» Directions
Print, exactly as they appear in the listing below, the lines from the line with "Figure 3: Calculation schematic diagram of P" to the line with "FIGURE 3 | Mean", with both end lines kept.

» Extracted entries

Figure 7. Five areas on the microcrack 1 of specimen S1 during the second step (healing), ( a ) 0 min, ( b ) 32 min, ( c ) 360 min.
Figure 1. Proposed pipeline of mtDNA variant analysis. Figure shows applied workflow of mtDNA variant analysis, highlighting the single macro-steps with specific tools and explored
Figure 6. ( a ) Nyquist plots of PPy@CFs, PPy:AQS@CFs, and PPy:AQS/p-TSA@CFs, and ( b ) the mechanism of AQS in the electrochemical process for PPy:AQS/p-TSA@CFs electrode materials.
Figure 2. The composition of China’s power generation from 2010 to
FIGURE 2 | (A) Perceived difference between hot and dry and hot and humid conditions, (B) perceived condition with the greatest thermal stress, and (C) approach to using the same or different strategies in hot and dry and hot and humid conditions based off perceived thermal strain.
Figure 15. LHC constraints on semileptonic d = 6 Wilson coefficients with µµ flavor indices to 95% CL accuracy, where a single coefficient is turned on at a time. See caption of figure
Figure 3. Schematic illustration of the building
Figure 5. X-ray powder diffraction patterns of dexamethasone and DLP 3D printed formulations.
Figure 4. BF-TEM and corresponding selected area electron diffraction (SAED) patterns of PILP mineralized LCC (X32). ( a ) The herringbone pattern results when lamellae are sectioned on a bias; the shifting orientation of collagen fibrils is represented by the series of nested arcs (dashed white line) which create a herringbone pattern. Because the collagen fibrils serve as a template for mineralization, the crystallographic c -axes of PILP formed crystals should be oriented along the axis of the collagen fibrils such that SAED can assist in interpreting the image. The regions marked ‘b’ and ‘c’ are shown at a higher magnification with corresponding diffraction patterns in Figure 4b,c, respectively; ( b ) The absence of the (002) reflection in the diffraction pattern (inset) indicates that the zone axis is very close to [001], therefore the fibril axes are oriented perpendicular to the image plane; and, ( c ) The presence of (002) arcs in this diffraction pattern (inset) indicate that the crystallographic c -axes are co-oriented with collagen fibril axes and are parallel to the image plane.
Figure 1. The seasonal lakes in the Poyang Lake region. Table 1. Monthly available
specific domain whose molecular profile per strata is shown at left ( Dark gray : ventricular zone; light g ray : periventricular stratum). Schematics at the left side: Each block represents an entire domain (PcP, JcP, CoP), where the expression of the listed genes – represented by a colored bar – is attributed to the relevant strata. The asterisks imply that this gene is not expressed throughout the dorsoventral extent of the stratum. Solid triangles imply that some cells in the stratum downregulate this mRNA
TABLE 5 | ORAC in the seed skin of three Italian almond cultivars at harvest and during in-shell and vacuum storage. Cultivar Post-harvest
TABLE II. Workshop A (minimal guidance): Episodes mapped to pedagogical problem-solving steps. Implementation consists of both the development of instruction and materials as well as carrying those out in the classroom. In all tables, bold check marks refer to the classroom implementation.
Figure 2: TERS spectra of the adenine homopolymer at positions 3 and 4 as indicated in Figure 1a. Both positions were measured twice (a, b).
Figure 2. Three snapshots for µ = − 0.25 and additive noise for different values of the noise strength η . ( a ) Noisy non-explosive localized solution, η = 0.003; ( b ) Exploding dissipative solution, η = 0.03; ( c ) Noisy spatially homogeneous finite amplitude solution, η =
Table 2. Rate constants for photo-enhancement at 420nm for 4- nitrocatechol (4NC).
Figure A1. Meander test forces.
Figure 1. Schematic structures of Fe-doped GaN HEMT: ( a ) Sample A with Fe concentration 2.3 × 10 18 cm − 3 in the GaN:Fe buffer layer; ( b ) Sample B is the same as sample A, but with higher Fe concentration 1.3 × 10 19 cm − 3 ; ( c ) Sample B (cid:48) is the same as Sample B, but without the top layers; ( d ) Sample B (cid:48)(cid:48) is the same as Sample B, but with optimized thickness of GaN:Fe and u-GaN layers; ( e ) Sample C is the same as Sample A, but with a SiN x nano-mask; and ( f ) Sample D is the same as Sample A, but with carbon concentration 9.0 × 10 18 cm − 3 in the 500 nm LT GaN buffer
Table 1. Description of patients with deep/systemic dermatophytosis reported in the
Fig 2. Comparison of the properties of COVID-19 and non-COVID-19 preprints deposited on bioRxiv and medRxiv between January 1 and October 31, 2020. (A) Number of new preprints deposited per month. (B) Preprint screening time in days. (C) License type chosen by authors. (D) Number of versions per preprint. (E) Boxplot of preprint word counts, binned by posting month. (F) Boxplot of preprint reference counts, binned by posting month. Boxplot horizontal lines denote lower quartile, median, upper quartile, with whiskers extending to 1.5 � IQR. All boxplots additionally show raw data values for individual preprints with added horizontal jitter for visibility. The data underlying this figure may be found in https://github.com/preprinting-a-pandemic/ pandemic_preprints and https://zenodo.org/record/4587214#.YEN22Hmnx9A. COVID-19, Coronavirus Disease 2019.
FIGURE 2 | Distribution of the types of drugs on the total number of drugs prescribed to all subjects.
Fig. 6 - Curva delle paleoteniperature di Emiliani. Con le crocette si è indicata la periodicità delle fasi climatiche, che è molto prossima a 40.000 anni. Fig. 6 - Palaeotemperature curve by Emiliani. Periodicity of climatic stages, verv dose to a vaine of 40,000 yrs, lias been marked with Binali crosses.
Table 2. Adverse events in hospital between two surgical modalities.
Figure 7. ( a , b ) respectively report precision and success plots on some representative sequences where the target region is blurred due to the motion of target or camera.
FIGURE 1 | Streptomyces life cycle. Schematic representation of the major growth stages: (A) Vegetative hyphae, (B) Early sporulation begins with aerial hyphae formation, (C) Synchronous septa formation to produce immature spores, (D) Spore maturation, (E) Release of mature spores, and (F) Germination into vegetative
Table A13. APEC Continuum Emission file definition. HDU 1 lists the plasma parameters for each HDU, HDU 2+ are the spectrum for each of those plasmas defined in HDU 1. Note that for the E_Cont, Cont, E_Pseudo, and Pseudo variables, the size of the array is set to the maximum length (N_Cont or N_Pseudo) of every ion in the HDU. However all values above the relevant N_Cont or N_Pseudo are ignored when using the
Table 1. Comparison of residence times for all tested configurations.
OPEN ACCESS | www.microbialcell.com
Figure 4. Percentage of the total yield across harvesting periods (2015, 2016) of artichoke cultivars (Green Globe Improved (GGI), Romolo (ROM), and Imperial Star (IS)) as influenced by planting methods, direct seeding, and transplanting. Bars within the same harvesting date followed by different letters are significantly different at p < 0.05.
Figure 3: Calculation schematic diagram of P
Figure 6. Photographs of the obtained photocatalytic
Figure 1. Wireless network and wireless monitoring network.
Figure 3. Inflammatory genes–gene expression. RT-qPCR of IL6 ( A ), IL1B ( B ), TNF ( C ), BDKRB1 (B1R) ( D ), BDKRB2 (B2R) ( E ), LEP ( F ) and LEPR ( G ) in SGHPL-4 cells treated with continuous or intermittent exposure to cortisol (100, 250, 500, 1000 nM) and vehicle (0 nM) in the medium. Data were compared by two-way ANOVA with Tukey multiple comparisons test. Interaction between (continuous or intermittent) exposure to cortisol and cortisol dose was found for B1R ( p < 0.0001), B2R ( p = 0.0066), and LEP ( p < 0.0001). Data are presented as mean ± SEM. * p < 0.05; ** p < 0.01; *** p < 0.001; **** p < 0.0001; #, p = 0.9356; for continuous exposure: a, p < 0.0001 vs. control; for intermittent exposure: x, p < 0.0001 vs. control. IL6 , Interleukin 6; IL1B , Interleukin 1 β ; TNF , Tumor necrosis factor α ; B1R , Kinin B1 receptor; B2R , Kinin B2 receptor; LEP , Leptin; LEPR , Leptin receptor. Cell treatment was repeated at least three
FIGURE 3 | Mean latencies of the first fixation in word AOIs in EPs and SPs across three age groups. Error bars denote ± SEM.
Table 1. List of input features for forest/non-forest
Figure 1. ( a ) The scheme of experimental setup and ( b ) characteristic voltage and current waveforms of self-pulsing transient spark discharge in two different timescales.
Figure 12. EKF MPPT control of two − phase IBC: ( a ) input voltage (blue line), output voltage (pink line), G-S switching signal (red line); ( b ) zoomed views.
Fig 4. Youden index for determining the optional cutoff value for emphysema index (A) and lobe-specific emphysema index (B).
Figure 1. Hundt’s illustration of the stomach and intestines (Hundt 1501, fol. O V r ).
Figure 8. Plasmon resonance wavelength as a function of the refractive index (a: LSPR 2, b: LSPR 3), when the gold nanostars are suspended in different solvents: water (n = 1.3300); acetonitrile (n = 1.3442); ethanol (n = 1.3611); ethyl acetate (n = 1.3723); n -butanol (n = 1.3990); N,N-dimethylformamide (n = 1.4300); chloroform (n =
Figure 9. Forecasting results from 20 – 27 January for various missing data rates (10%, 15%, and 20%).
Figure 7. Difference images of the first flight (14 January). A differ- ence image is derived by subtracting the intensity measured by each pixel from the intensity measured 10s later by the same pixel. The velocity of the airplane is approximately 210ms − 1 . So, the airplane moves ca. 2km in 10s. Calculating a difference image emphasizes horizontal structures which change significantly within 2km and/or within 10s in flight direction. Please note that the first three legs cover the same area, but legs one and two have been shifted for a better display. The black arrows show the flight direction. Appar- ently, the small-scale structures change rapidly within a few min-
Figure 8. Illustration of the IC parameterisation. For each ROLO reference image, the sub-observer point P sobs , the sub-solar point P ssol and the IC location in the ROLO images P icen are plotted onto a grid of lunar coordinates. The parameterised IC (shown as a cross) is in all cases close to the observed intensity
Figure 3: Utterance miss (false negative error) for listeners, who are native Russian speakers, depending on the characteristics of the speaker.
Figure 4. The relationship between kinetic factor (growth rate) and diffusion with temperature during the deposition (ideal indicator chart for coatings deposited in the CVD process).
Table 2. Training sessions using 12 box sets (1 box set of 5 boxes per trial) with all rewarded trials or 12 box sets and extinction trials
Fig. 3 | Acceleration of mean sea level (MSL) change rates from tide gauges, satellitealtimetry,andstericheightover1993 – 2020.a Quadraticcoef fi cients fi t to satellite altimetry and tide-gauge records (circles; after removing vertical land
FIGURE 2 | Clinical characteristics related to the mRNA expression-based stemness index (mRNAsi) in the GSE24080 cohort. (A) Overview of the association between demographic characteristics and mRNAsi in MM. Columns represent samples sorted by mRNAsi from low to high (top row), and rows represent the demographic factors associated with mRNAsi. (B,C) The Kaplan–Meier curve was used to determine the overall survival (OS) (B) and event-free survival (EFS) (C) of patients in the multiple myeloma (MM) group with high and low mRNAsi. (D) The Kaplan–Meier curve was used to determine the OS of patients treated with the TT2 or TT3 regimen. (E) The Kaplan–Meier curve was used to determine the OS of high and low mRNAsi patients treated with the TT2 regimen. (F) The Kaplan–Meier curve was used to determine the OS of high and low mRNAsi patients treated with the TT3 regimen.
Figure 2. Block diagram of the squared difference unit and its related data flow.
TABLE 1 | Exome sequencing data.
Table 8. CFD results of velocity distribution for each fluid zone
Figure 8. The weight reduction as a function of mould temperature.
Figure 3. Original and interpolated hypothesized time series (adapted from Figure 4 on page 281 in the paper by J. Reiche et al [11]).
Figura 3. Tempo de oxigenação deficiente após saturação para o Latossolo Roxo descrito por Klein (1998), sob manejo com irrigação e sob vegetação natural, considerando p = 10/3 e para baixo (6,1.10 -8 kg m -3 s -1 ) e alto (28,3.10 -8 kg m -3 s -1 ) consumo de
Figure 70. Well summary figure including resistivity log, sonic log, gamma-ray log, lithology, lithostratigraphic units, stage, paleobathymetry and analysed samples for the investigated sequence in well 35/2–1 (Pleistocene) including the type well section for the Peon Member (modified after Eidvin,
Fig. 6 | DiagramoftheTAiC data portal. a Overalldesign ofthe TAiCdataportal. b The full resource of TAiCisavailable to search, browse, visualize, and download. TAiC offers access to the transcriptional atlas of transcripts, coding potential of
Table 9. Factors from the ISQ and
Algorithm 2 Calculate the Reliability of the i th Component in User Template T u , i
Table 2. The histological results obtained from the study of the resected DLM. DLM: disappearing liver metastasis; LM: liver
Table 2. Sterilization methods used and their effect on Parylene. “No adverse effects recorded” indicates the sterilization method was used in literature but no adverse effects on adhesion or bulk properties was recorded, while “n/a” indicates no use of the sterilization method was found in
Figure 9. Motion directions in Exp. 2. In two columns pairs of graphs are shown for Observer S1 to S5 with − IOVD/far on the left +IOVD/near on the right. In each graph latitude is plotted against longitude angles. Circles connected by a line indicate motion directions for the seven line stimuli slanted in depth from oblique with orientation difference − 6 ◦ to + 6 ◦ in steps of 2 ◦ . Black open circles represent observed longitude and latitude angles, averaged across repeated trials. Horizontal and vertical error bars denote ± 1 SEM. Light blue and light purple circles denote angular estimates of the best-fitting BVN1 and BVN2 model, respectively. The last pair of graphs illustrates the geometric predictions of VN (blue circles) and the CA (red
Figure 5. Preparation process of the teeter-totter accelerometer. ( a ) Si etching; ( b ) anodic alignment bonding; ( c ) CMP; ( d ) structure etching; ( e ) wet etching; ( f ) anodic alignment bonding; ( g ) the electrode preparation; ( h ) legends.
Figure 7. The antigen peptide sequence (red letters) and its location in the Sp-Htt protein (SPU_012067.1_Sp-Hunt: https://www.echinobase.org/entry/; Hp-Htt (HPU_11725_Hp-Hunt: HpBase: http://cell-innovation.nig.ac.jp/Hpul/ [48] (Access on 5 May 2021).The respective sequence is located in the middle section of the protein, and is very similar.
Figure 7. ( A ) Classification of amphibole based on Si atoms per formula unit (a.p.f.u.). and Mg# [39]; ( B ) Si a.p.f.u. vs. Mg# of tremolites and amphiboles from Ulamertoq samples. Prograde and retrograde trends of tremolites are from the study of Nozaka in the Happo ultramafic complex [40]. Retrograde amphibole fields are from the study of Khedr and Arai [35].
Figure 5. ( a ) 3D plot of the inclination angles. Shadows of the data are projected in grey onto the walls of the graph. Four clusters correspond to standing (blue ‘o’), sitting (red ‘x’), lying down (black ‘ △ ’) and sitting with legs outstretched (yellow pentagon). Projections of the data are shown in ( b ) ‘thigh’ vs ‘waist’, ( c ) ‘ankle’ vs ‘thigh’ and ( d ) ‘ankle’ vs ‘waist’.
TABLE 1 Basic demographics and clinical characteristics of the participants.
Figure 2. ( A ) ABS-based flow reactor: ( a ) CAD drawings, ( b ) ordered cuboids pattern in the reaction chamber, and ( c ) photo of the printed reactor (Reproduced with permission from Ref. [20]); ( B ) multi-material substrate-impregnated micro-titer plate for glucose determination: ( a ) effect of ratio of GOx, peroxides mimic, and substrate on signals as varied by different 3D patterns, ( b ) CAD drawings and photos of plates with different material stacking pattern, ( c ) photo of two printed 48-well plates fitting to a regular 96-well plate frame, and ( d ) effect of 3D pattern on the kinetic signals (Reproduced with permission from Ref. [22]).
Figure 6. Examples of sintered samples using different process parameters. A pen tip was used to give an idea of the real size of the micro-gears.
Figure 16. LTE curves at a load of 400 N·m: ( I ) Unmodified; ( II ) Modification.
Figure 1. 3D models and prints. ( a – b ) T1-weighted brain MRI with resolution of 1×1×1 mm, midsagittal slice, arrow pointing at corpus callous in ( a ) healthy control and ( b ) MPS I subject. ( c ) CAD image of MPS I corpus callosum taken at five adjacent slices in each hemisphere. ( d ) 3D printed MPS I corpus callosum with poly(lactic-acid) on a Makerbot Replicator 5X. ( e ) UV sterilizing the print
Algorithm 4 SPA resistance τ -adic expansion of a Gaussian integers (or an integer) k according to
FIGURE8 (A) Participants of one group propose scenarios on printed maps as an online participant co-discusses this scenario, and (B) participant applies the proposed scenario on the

» Solved exercise
Figure 3: Calculation schematic diagram of P
Figure 6. Photographs of the obtained photocatalytic
Figure 1. Wireless network and wireless monitoring network.
Figure 3. Inflammatory genes–gene expression. RT-qPCR of IL6 ( A ), IL1B ( B ), TNF ( C ), BDKRB1 (B1R) ( D ), BDKRB2 (B2R) ( E ), LEP ( F ) and LEPR ( G ) in SGHPL-4 cells treated with continuous or intermittent exposure to cortisol (100, 250, 500, 1000 nM) and vehicle (0 nM) in the medium. Data were compared by two-way ANOVA with Tukey multiple comparisons test. Interaction between (continuous or intermittent) exposure to cortisol and cortisol dose was found for B1R ( p < 0.0001), B2R ( p = 0.0066), and LEP ( p < 0.0001). Data are presented as mean ± SEM. * p < 0.05; ** p < 0.01; *** p < 0.001; **** p < 0.0001; #, p = 0.9356; for continuous exposure: a, p < 0.0001 vs. control; for intermittent exposure: x, p < 0.0001 vs. control. IL6 , Interleukin 6; IL1B , Interleukin 1 β ; TNF , Tumor necrosis factor α ; B1R , Kinin B1 receptor; B2R , Kinin B2 receptor; LEP , Leptin; LEPR , Leptin receptor. Cell treatment was repeated at least three
FIGURE 3 | Mean latencies of the first fixation in word AOIs in EPs and SPs across three age groups. Error bars denote ± SEM.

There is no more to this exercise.